Father and daughter go head-to-head in this intense 19th-century comedy. Timothy Ramsden reports

Harold Brighouse’s beautifully crafted comedy, with its story of solid, late-Victorian businessman, Henry Horatio Hobson, outwitted by his eldest daughter, Maggie, as she instils confidence into shy shoemaker Will Mossop is, says director Tim Baker, “a play that needs to be seen”. And heard, too. Reading alone cannot bring out its qualities. Baker finds the Lancashire speech style, with its direct speaking, drives the action forward: “It’s not a reflective piece at all.”

Underlying the laughter is something almost tragic. Respectable Hobson -“British, middle-class and proud of it” - is a chronic alcoholic who regards his three daughters as cheap labour; something that surprises even his drinking friend, Jim Heeler. “Hobson has constructed life round him with denial or control-freakery.

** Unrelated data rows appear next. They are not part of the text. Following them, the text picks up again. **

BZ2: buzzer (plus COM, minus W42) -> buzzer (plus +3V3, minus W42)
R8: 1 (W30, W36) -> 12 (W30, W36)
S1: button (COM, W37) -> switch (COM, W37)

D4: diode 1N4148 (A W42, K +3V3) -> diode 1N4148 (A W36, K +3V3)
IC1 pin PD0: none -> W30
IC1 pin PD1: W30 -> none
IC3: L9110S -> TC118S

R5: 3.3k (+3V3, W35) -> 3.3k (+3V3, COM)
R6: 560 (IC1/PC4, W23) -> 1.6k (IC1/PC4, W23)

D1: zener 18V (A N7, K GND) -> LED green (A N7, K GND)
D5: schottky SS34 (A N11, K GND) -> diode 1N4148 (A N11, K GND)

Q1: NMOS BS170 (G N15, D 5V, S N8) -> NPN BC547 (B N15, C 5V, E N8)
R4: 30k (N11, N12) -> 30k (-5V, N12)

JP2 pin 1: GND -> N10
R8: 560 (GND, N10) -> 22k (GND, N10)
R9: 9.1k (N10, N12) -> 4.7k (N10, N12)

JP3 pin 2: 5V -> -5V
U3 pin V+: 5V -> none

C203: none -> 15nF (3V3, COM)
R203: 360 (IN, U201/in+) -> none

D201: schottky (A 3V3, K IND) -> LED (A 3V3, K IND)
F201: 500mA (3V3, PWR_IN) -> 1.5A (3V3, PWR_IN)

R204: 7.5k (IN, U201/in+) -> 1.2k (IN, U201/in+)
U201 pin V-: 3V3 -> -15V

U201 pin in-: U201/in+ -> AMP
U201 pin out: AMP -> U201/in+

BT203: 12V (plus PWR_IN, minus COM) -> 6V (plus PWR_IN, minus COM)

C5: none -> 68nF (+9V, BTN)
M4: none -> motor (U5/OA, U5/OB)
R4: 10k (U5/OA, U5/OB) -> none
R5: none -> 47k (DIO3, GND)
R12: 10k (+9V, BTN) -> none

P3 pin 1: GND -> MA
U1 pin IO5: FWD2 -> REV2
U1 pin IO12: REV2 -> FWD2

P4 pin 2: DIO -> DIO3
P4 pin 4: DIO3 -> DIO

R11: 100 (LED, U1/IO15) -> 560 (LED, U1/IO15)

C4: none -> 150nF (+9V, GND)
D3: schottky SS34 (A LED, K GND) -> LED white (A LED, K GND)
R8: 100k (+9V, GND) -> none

He doesn’t like it when he realises the world is not as constructed by him,” says Baker. “By the end he’s the victim of his class, circumstances and the moral attitudes he thinks he’s representing.” It can provide sympathy for him, despite his behaviour.

Hobson does not see why his daughters “should have any ability to express themselves in the world, except through him”. The younger ones’ ambitions - Vicky looking for solid things such as a nice home and family, Alice for social elevation by marrying into the law - can be met by marriage. But Hobson intends Maggie to stay bound to his shop forever. The moment he tells her, with brutal frankness, that she is too old and unattractive to marry is one of two events that drive the plot. The other is the arrival of an important customer, Mrs Hepworth, to demand that all her footwear be made by the expert craftsman Will. Personal and business considerations jointly drive Maggie and the plot.

Maggie organises everyone around, but shows moments of vulnerability, such as when her father tells her she is unmarriageable, and after her act-three wedding when she quietly keeps a flower as souvenir of the day she has so briskly organised. Signs of “desperation makes her more human”, and the role “not just a Cruella de Vil tour de force”.

Her tactics involve threatening her father with legal action, but it is a paper-thin device. Baker points out it would only need Hobson to challenge it and (as the solicitor who has drawn up the papers admits) he would have called their bluff. He does not do so because of his paranoia over social disgrace.

As with Will, Maggie knows her man. The question is whether, by act four, Will Mossop has become his own man or merely Maggie’s creature. Has she, Baker wonders, merely created another Hobson?